Après avoir essuyé plusieurs frayeurs, la chance leur sourit enfin lorsqu’à la tombée du jour, ils avaient croisé sur leur chemin le capitaine de Rochester qui appelait les habitants à évacuer les rues. En échange de la protection et du service du vieil homme ainsi que de ses troupes, le médecin leur avait proposé ses services ; se sentant plus utile auprès de la population blessée que sur le champ de bataille, vers la mairie, en plein milieu d’un combat qui le dépassait et dont il ne pourrait supporter la vision.

Sonjà, fulminante, tenait fermement les rênes de Majar. Elle se tourna vers ses confrères et les observa.

— Faut qu’on s’dépêche !

— Avant que vous ne partiez ! l’interpella William, sachez que nous avons gagné, notre mission est accomplie. Nous avons Hrafn, il est à la Mésange Galante. C’est une boulangerie à la façade bleue située sur la grande place de Varden, sous les arcades, si vous souhaitez vous y rendre. L’oiseau est sous bonne garde ! Alfadir est au courant et ne devrait pas tarder à venir nous aider.

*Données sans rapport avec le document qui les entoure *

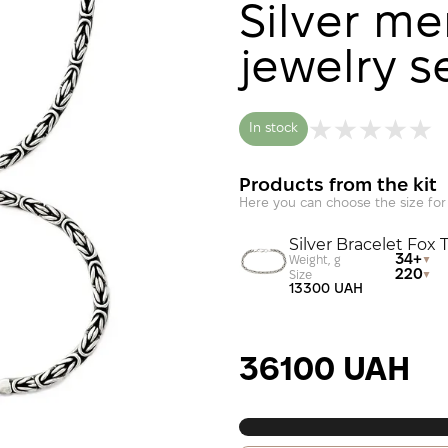
Silver men
jewelry s
In stock
Products from the kit
Here you can choose the size for
Silver Bracelet Fox T
34+
Weight, g
220
Size
13300 UAH
36100 UAH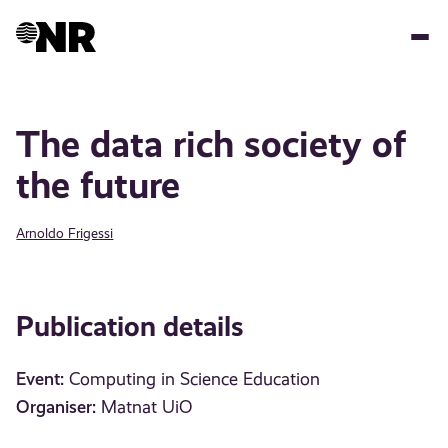
Skip
to
main
content
The data rich society of
the future
Arnoldo Frigessi
Publication details
Event:
Computing in Science Education
Organiser:
Matnat UiO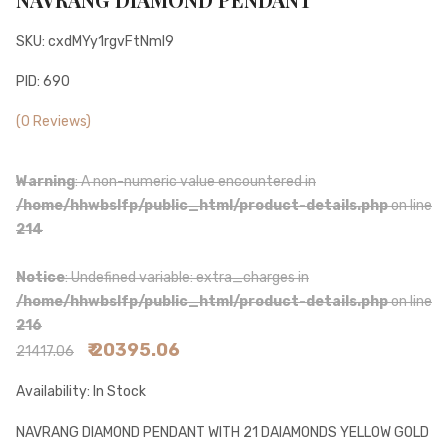
SKU: cxdMYy1rgvFtNmI9
PID: 690
(0 Reviews)
Warning
: A non-numeric value encountered in
/home/hhwbslfp/public_html/product-details.php
on line
214
Notice
: Undefined variable: extra_charges in
/home/hhwbslfp/public_html/product-details.php
on line
216
₹ 20395.06
21417.06
Availability: In Stock
NAVRANG DIAMOND PENDANT WITH 21 DAIAMONDS YELLOW GOLD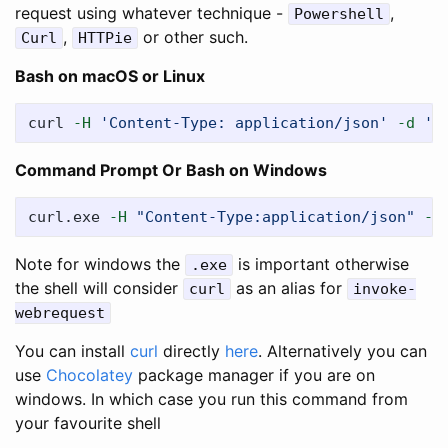
request using whatever technique -
,
Powershell
,
or other such.
Curl
HTTPie
Bash on macOS or Linux
curl 
-H
'Content-Type: application/json'
-d
'{
Command Prompt Or Bash on Windows
curl.exe 
-H
"Content-Type:application/json"
-d
Note for windows the
is important otherwise
.exe
the shell will consider
as an alias for
curl
invoke-
webrequest
You can install
curl
directly
here
. Alternatively you can
use
Chocolatey
package manager if you are on
windows. In which case you run this command from
your favourite shell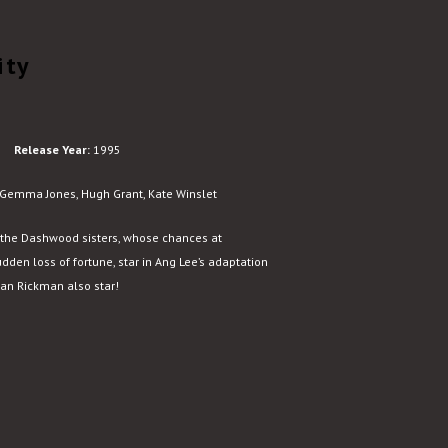
ity
Release Year:
1995
emma Jones, Hugh Grant, Kate Winslet
the Dashwood sisters, whose chances at
den loss of fortune, star in Ang Lee’s adaptation
lan Rickman also star!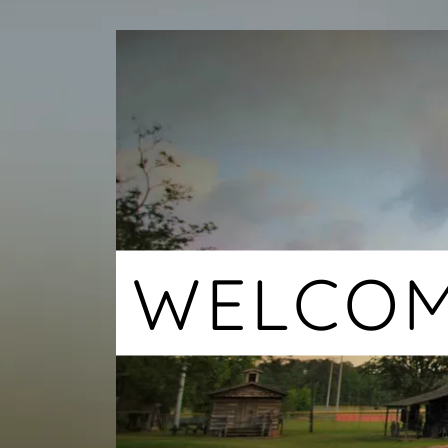
WELCO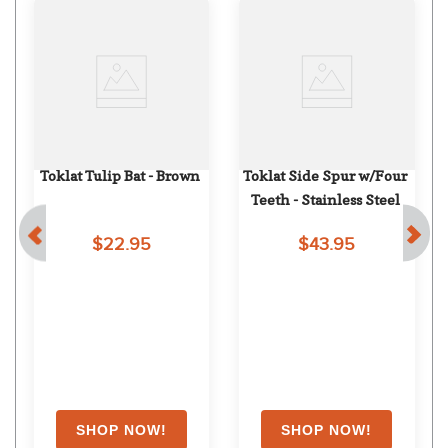
Toklat Tulip Bat - Brown
Toklat Side Spur w/Four 
Teeth - Stainless Steel
$22.95
$43.95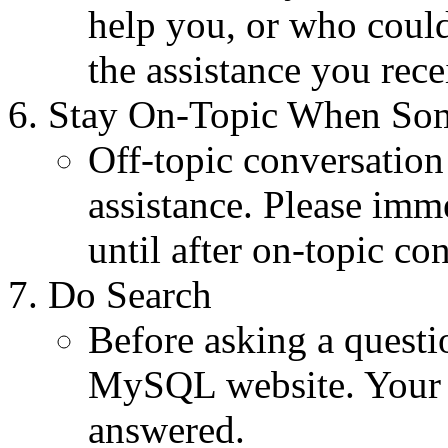
help you, or who coul
the assistance you rece
Stay On-Topic When So
Off-topic conversation
assistance. Please imme
until after on-topic co
Do Search
Before asking a quest
MySQL website. Your 
answered.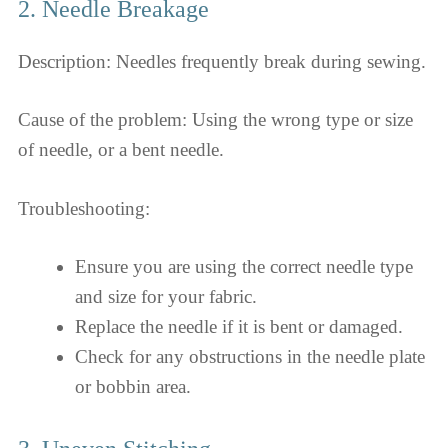
2. Needle Breakage
Description: Needles frequently break during sewing.
Cause of the problem: Using the wrong type or size
of needle, or a bent needle.
Troubleshooting:
Ensure you are using the correct needle type
and size for your fabric.
Replace the needle if it is bent or damaged.
Check for any obstructions in the needle plate
or bobbin area.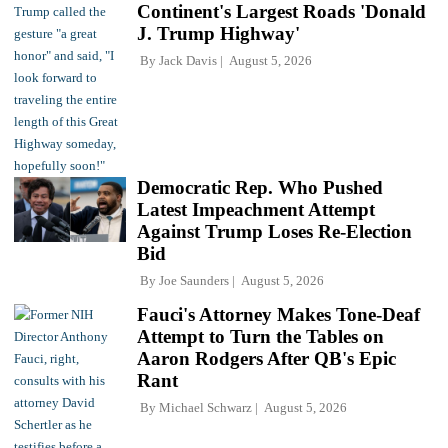
Continent's Largest Roads 'Donald
J. Trump Highway'
By
Jack Davis
August 5, 2026
Democratic Rep. Who Pushed
Latest Impeachment Attempt
Against Trump Loses Re-Election
Bid
By
Joe Saunders
August 5, 2026
Fauci's Attorney Makes Tone-Deaf
Attempt to Turn the Tables on
Aaron Rodgers After QB's Epic
Rant
By
Michael Schwarz
August 5, 2026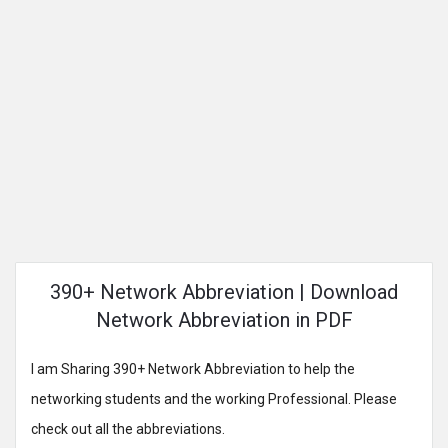
390+ Network Abbreviation | Download
Network Abbreviation in PDF
I am Sharing 390+ Network Abbreviation to help the
networking students and the working Professional. Please
check out all the abbreviations.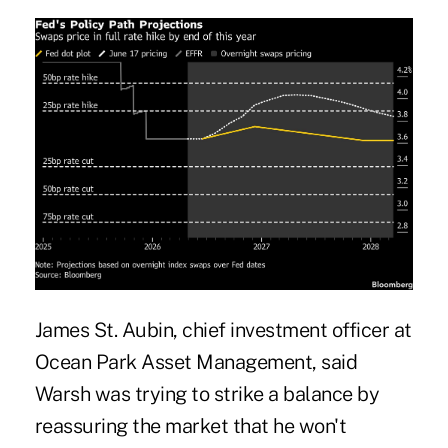
James St. Aubin, chief investment officer at
Ocean Park Asset Management, said
Warsh was trying to strike a balance by
reassuring the market that he won't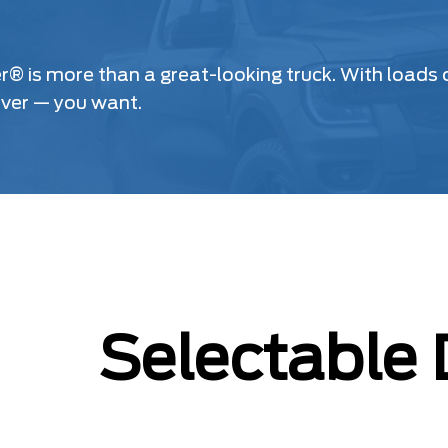
is more than a great-looking truck. With loads of
ever — you want.
Selectable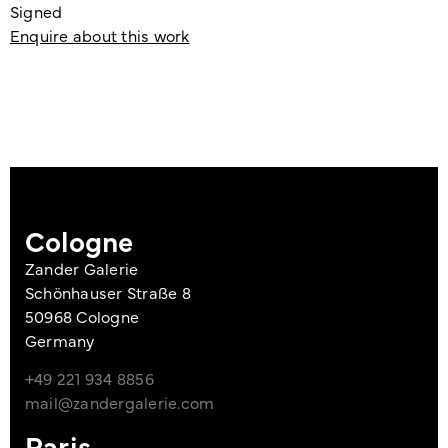
Signed
Enquire about this work
Cologne
Zander Galerie
Schönhauser Straße 8
50968 Cologne
Germany
+49 221 934 8856
mail@zandergalerie.com
Paris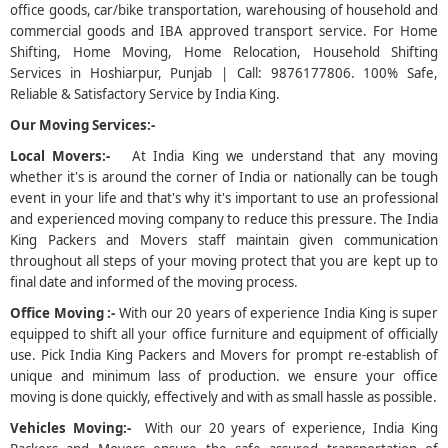
office goods, car/bike transportation, warehousing of household and
commercial goods and IBA approved transport service. For Home
5
Shifting, Home Moving, Home Relocation, Household Shifting
Services in Hoshiarpur, Punjab | Call: 9876177806. 100% Safe,
Reliable & Satisfactory Service by India King.
Our Moving Services:-
Local Movers:-
At India King we understand that any moving
whether it's is around the corner of India or nationally can be tough
event in your life and that's why it's important to use an professional
and experienced moving company to reduce this pressure. The India
King Packers and Movers staff maintain given communication
throughout all steps of your moving protect that you are kept up to
final date and informed of the moving process.
Office Moving :-
With our 20 years of experience India King is super
equipped to shift all your office furniture and equipment of officially
use. Pick India King Packers and Movers for prompt re-establish of
unique and minimum lass of production. we ensure your office
moving is done quickly, effectively and with as small hassle as possible.
Vehicles Moving:-
With our 20 years of experience, India King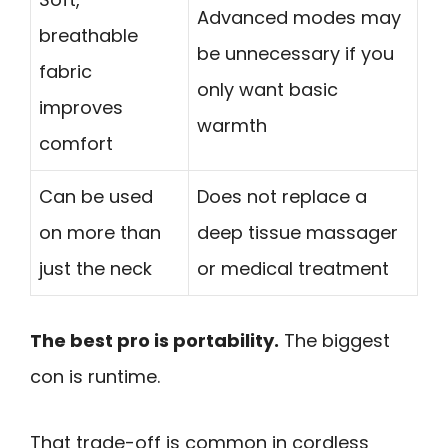
Advanced modes may
breathable
be unnecessary if you
fabric
only want basic
improves
warmth
comfort
Can be used
Does not replace a
on more than
deep tissue massager
just the neck
or medical treatment
The best pro is portability.
The biggest
con is runtime.
That trade-off is common in cordless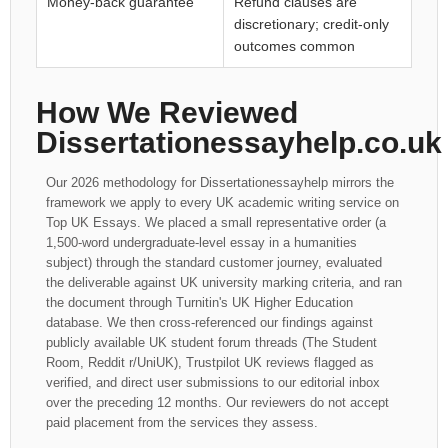
Money-back guarantee
Refund clauses are
discretionary; credit-only
outcomes common
How We Reviewed
Dissertationessayhelp.co.uk
Our 2026 methodology for Dissertationessayhelp mirrors the
framework we apply to every UK academic writing service on
Top UK Essays. We placed a small representative order (a
1,500-word undergraduate-level essay in a humanities
subject) through the standard customer journey, evaluated
the deliverable against UK university marking criteria, and ran
the document through Turnitin's UK Higher Education
database. We then cross-referenced our findings against
publicly available UK student forum threads (The Student
Room, Reddit r/UniUK), Trustpilot UK reviews flagged as
verified, and direct user submissions to our editorial inbox
over the preceding 12 months. Our reviewers do not accept
paid placement from the services they assess.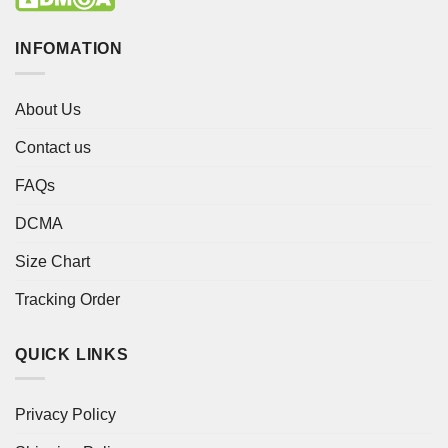
INFOMATION
About Us
Contact us
FAQs
DCMA
Size Chart
Tracking Order
QUICK LINKS
Privacy Policy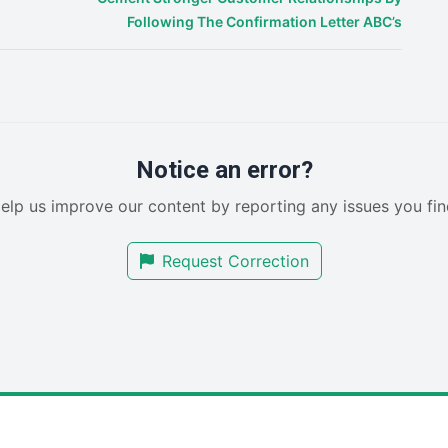
Following The Confirmation Letter ABC’s
Notice an error?
elp us improve our content by reporting any issues you fin
Request Correction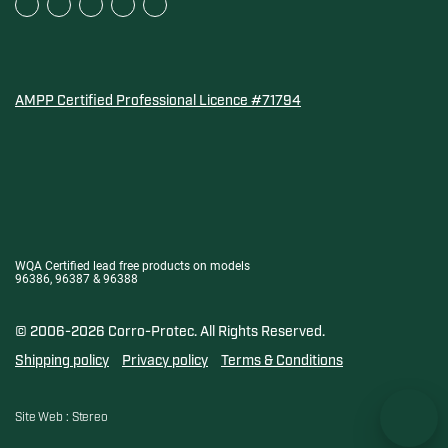
AMPP Certified Professional Licence #71794
Water Quality Association Gold-Seal for Corro-Protec P
WQA Certified lead free products on models
96386, 96387 & 96388
© 2006-2026 Corro-Protec.
All Rights Reserved.
Shipping policy
Privacy policy
Terms & Conditions
Site Web :
Stereo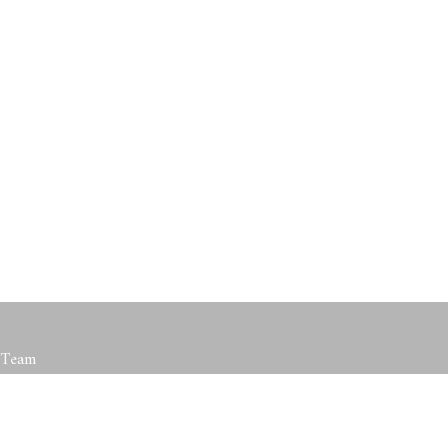
roved
t Team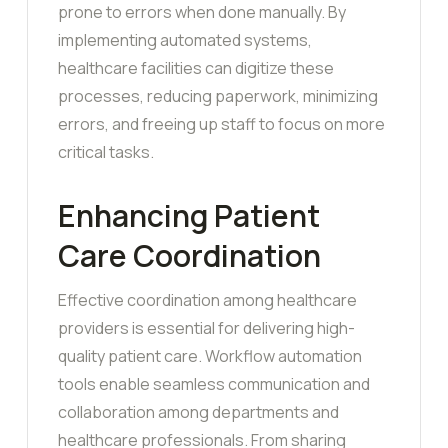
prone to errors when done manually. By
implementing automated systems,
healthcare facilities can digitize these
processes, reducing paperwork, minimizing
errors, and freeing up staff to focus on more
critical tasks.
Enhancing Patient
Care Coordination
Effective coordination among healthcare
providers is essential for delivering high-
quality patient care. Workflow automation
tools enable seamless communication and
collaboration among departments and
healthcare professionals. From sharing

— Quoi ? crièrent-ils en cœur, les yeux écarquillés.

— Je tiens aussi à ajouter, poursuivit William, que votre Aràn Jörmungand s’est manifesté. Selon les rumeurs, il serait à l’origine du tremblement de terre d’hier soir. Il a détruit à lui seul le port entier ainsi que toutes les embarcations qui s’y trouvaient. Les secousses ont par la suite fait pas mal de ravage dans les périmètres alentour. Prenez garde si vous y allez.

William ordonna à deux hommes de leur céder leurs armes et tendit trois revolvers chargés à ses interlocuteurs qui demeurèrent immobiles, totalement ébahis par l’annonce de cet événement. Ne voulant plus perdre un instant, les deux Svingars et le chef Korpr engagèrent leur monture au galop et poursuivirent leur route, longeant le convoi sous l’œil inquiet des gens qui s’y trouvaient. Dès qu’ils furent éloignés des charrettes, ils se mirent côte à côte et se dévisagèrent.

— Faùn, tu vas récupérer Mesali, tu devrais pouvoir les localiser facilement si tu renoues avec faculté.

— Bien, cheffe ! fit le Shaman en s’inclinant légèrement.

Elle regarda à nouveau devant elle, les yeux plissés et les mains fortement appuyées à l’encolure de Majar.

— Quant à nous, Skand, je sais pas où est exactement leur chef-lieu, c’te grand’place de Varden, mais faut qu’on s’y rende pour protéger le chef hundr. Si ce William dit vrai et qu’ils ont le corbeau, alors Alfadir viendra.

— Au fait Faùn, comment s’fait-il que t’aies pas senti sa présence, le Aràn ne t’a pas prévenu ?

Il se pinça les lèvres, fronça les sourcils et baissa la tête.

— Je n’ai pas envie d’en parler et c’est pas le moment !

Pour toute réponse la guerrière lui donna une tape amicale sur l’épaule et fit accélérer son cheval. L’imposant destrier, heureux de pouvoir montrer tout ce qu’il avait dans le ventre, allongea la foulée, faisant trembler le sol par son impressionnante charge musculaire, et s’engagea dans une course effrénée en direction de la ville au-dessus de laquelle s’étendaient au loin d’épais nuages de fumée.